## Work request 1
In the forum thread about running a college geography department, what role does Dan Hartley give for himself?
## Work request 2
Extend the forum thread on running a college geography department by continuing it after its final sentence.

## Selected excerpt
    Any advice/thoughts on this matter would be much appreciated.

    Thank you!

    Claire
     
  2. dhartley25

    dhartley25 New commenter

    Hi Claire
    To be honest I have not heard of this before and it seems suprising they would do this for a department that has been highlighted for improvement in an Ofsted report. I'm guessing the thinking is for both of you to eventually become the new Geography department at the college and they are risking training you up first and using another experienced member as an overlooking coaching role. Not fair maybe but a low risk and low cost choice.
    Now here is what I would do when you both meet next time:
    1) Firstly, make a list of jobs that need doing in the department - Schemes of Work, stationery, UCAS exam entries etc. Allocate the jobs between you and put a deadline on them. Remember some jobs may seem important, i.e. writing a dep handbook, but you need to be realsitic and concentrate on the core elements of the department - the syllabus.
    2) Ensure you have a topic/course overview for the AS/A2 course you teach - this could simply be a list of lessons and coursework dates.
    3) Then split the lesson planning between you sharing the topics. This way the time spent preparing is halved.
    4) With regards Admin, find out when exam entries have to be in and one of you could be in charge of this part of the department. Have you got enough textbooks, paper, whiteboard pens etc?
    5) Now you can teach the course and slowly get to grips with other jobs that come in.
    My other key advice would be to take whatever you produce - SOW, admin etc to your mentor to sign off. Considering your position, this should be what the college is expecting.
    Good luck and remember to start with the key element - the course - and then begin to tackle other parts. Also sharing jobs will give you experience and halve your workload. But never feel like your sinking because you have been put in a very delicate positIon by them so ensure they help and check everything.
    Also search this site for SOW and lessons to help you with planning.
    Let me know if you need anything else and email me if needed.
    Dan Hartley
    TES Subject Advisor for Geography and History
     
  3. jenfer07

    jenfer07 New commenter

    Sounds tough-I was working in a similar situation last year but the school had no sixth form luckily.
    Find out if it is possible to have a geography Advanced Skills Teacher bought in once a week to help you.
    Look into which A level specs other local schools do and see if you can track down a recently qualified teacher who can swap resources with you.

(Records taken from a dataset)
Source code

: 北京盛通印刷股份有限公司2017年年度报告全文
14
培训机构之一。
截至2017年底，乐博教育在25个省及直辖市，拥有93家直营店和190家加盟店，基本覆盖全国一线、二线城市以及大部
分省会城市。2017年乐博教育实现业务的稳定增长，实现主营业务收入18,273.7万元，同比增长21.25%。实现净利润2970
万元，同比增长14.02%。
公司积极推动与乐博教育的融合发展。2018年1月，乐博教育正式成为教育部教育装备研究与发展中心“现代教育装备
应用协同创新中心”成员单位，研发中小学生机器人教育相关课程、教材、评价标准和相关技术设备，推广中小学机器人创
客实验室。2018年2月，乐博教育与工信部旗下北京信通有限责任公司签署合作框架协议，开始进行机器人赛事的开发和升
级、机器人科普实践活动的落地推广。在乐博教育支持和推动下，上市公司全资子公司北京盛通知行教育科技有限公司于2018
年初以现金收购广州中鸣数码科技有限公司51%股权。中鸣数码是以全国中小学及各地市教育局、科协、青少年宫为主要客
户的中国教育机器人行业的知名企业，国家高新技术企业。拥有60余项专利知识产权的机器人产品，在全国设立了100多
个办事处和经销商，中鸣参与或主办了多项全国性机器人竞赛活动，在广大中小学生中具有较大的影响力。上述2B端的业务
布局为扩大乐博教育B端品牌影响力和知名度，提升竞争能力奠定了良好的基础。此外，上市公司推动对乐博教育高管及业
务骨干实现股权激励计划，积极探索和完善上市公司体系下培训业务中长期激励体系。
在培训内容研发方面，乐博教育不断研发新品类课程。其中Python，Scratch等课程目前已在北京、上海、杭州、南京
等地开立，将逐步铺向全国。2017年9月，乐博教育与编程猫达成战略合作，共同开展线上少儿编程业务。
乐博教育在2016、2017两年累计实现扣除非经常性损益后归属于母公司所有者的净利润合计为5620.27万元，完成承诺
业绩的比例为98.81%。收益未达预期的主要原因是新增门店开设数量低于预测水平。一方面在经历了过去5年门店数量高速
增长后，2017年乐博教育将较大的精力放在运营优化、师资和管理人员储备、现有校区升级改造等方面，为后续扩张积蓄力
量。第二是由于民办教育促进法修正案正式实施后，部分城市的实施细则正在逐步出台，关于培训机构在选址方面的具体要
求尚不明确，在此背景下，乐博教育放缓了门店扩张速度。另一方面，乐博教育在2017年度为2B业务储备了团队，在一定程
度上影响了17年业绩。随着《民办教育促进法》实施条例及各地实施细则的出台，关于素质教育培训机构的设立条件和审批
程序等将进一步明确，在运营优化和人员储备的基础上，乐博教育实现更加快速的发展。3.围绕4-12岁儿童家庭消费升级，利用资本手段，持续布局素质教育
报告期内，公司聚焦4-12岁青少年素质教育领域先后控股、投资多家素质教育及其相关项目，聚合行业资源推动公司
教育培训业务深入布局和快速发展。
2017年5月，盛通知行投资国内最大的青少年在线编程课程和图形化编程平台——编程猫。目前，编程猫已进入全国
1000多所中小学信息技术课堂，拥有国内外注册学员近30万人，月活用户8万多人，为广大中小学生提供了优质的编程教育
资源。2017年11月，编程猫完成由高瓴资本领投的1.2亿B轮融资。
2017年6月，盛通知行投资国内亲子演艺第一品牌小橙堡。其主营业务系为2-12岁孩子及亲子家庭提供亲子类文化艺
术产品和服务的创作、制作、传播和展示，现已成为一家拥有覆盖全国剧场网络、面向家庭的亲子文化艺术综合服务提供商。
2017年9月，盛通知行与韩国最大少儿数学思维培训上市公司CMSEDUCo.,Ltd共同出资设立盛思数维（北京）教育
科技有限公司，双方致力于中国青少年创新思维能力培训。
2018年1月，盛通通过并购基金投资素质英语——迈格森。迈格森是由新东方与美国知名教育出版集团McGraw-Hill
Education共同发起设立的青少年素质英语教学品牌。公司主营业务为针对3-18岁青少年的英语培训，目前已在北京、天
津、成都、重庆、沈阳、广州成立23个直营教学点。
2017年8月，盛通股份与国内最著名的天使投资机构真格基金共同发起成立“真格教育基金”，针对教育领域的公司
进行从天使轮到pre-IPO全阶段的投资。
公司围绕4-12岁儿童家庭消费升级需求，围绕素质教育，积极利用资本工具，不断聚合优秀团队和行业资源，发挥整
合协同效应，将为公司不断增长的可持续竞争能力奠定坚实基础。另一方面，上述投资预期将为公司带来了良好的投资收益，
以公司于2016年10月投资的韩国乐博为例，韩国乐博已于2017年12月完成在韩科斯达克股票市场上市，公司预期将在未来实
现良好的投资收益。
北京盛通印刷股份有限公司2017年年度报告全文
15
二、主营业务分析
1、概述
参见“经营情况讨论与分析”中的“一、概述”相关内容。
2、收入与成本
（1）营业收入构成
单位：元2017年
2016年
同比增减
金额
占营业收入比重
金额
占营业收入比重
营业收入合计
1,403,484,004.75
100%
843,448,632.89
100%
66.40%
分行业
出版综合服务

## Exercise answer 1
TES Subject Advisor for Geography and History

## Exercise answer 2
    Don't put too much pressure on yourself to get everything right in your first year!
     
  4. Thank you all for your advice :)
     
  5. Hi Claire
    If you wish you could e mail me at the Geographical Association jlyon@geography.org.uk or phone 0114 2960088 for some advice. We have members who would be happy to share resources and ideas freely and I hope I could put you in touch with someone. We also have a consultants list if your school wanted to buy in support. There are Nings set up by exam boards where you might find lesson ideas, advice on assessment and things like that to make your life a little easier. Also the GA does publish some very good (well I would say that, but it is) material for teachers in our Top Spec series and Geography matters material which is produced by our Post16 and HE group. Geography Matters is free from the website http://geography.org.uk/11-19/post16andhe/ The Field Studies Council produce excellent fieldwork materials and also offer good sixth form courses, as of course do other centres such as Cranedale. You do seem to be short on adequate support, they obviously think you are very capabale.Anyway, there's more to tell you about than I can fit on here, so feel free to explore the GA website or simply call.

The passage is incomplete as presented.